Josephine Youssef a quitté sa ville d'Alep, en Syrie, en compagnie de sa famille, pour immigrer à Sherbrooke. Le 20 décembre 2014, malgré la sévérité hivernale qui cognait à la porte, la jeune femme a retrouvé la paix.

«Avant, la Syrie était très jolie, mais maintenant c'est terrible là-bas, il y a de la violence partout. Je ne pouvais pas aller à l'université, il n'y avait plus de travail pour mon père et pas assez d'argent pour vivre», raconte-t-elle. C'est à ce moment que sa tante, déjà installée à Sherbrooke, a amorcé leur processus d'immigration en compagnie de l'Église syriaque orthodoxe de Sherbrooke qui est derrière la venue par parrainage de la majorité des Syriens en sols sherbrookois.

Un parrainage sélectif

Georges Mourani est l'un des membres de l'église qui gère l'arrivée des Syriens à Sherbrooke.
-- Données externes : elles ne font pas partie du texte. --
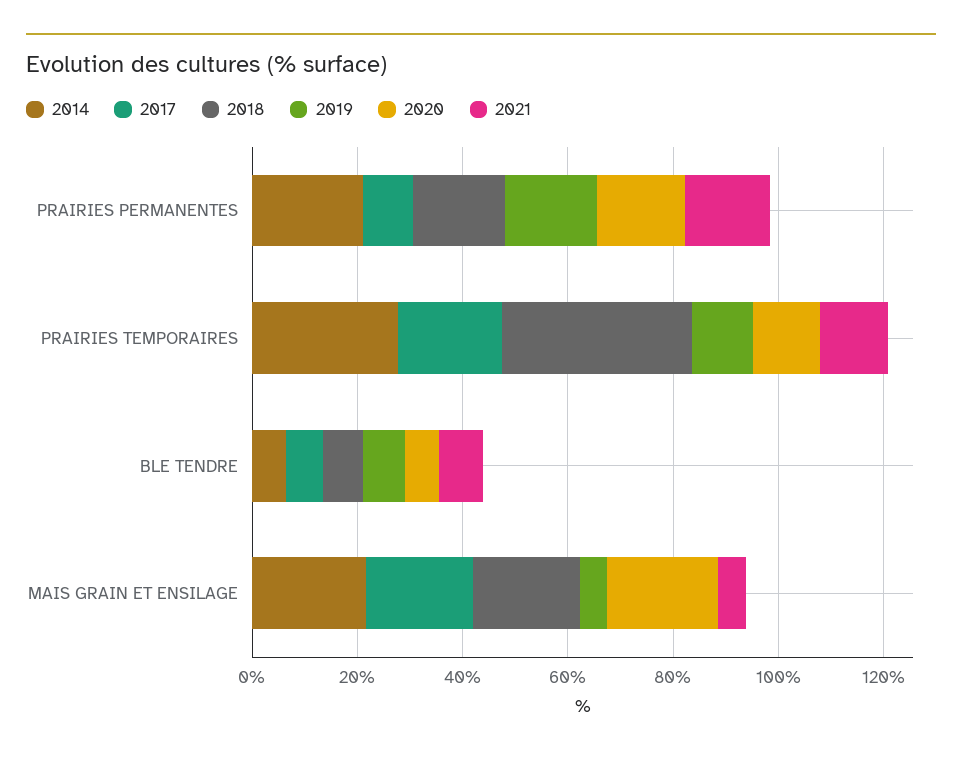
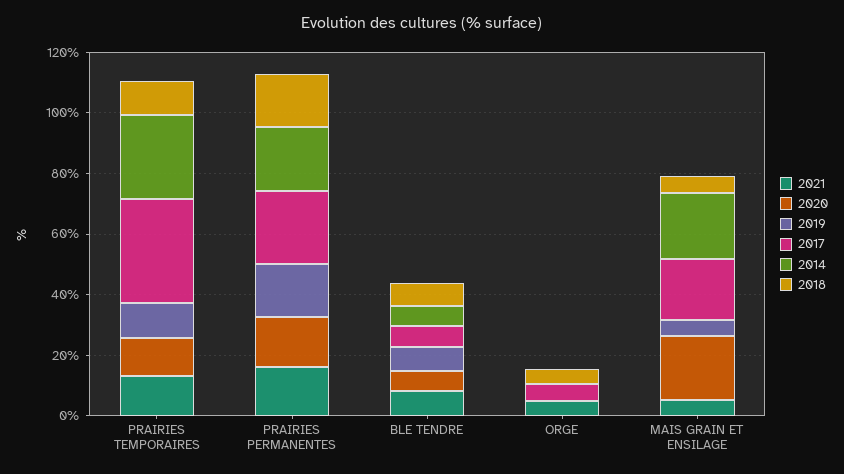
  {
    "2014": {
      "PRAIRIES PERMANENTES": 20,
      "PRAIRIES TEMPORAIRES": 30,
      "BLE TENDRE": 5,
-     "MAIS GRAIN ET ENSILAGE": 20
+     "MAIS GRAIN ET ENSILAGE": 20,
+     "ORGE": 0
    },
    "2017": {
-     "PRAIRIES PERMANENTES": 10,
+     "PRAIRIES PERMANENTES": 25,
-     "PRAIRIES TEMPORAIRES": 20,
+     "PRAIRIES TEMPORAIRES": 35,
      "BLE TENDRE": 5,
-     "MAIS GRAIN ET ENSILAGE": 20
+     "MAIS GRAIN ET ENSILAGE": 20,
+     "ORGE": 5
    },
    "2018": {
      "PRAIRIES PERMANENTES": 20,
-     "PRAIRIES TEMPORAIRES": 35,
+     "PRAIRIES TEMPORAIRES": 10,
      "BLE TENDRE": 10,
-     "MAIS GRAIN ET ENSILAGE": 20
+     "MAIS GRAIN ET ENSILAGE": 5,
+     "ORGE": 5
    },
    "2019": {
      "PRAIRIES PERMANENTES": 15,
      "PRAIRIES TEMPORAIRES": 10,
      "BLE TENDRE": 10,
-     "MAIS GRAIN ET ENSILAGE": 5
+     "MAIS GRAIN ET ENSILAGE": 5,
+     "ORGE": 0
    },
    "2020": {
      "PRAIRIES PERMANENTES": 15,
      "PRAIRIES TEMPORAIRES": 15,
      "BLE TENDRE": 5,
-     "MAIS GRAIN ET ENSILAGE": 20
+     "MAIS GRAIN ET ENSILAGE": 20,
+     "ORGE": 0
    },
    "2021": {
      "PRAIRIES PERMANENTES": 15,
      "PRAIRIES TEMPORAIRES": 15,
      "BLE TENDRE": 10,
-     "MAIS GRAIN ET ENSILAGE": 5
+     "MAIS GRAIN ET ENSILAGE": 5,
+     "ORGE": 5
    }
  }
Il souligne que ce sont près de 75 demandes par jour qui leur sont acheminées, mais que le gouvernement canadien leur impose un quota maximal de 40 familles par année.

«Des organismes nous ont contactés au cours des derniers jours pour nous aider à parrainer des familles de plus», indique-t-il.

Mais ces familles ne sont pas sélectionnées au hasard. Elles doivent d'abord être chrétiennes, «car les chrétiens sont persécutés dans cette région», mentionne M. Mourani, mais aussi afficher un profil d'employabilité qui satisfait les exigences de la société québécoise.

«Il faut comprendre que les Syriens qui arrivent ici ne sont pas issus de l'extrême pauvreté comme on peut voir à la télévision, explique-t-il. Ce sont des réfugiés qui fuient en raison de leur religion.»

Josephine et sa famille ont dû patienter un an et demi avant de finalement mettre les pieds en sol canadien. Après avoir fui Alep, ils se sont rendus à Beyrouth, la capitale du Liban, où les Syriens exilés sont nombreux à se réfugier. Il faut dire que la distance entre la capitale syrienne de Damas et Beyrouth est minime, soit 85 km, l'équivalent d'un trajet Sherbrooke-Granby.

«Nous sommes restés neuf mois au Liban parce qu'en Syrie, il n'y a plus d'ambassades, tout est fermé», explique-t-elle.

L'important afflux de Syriens dans cette région explique peut-être pourquoi les délais de traitement des demandes s'allongent de plus en plus pour les migrants réfugiés temporairement à Beyrouth.

«Le traitement de la demande au Québec et au Canada est rapide, deux ou trois mois dans certains cas, mentionne M. Mourani. C'est à l'ambassade à Beyrouth que ça prend du temps. On a des dossiers qui sont là depuis plus d'un an. On appelle, on envoie des courriels, mais on n'a aucune réponse. Les gens n'ont aucune idée de ce que c'est que de vivre là-bas. Un mois peut faire toute la différence.»

Aux gens qui s'inquiéteraient de l'intégration sociale de ces nouveaux arrivants, M. Mourani assure que tout est mis en place afin qu'aucune aide gouvernementale ne soit nécessaire pour les arrivants. Les familles des réfugiés et l'église s'occupent de louer le logement et de fournir de l'argent dès leur arrivée, en plus de gérer les différentes inscriptions pour l'école des enfants et les cours de francisation.

«On a déjà 15 personnes qui ont intégré le marché du travail en plus de tous les enfants qui vont à l'école et des parents qui apprennent le français», détaille-t-il.

L'une des belles réussites de cette intégration, c'est Joséphine. Moins d'un an après son arrivée au pays, elle s'exprime dans un français enviable et se montre reconnaissante envers sa terre d'accueil. «J'ai une amie en Syrie qui me dit qu'elle ne sait pas si elle va encore être en vie le lendemain, relate-t-elle. Je suis chanceuse, pour moi ça va bien maintenant.»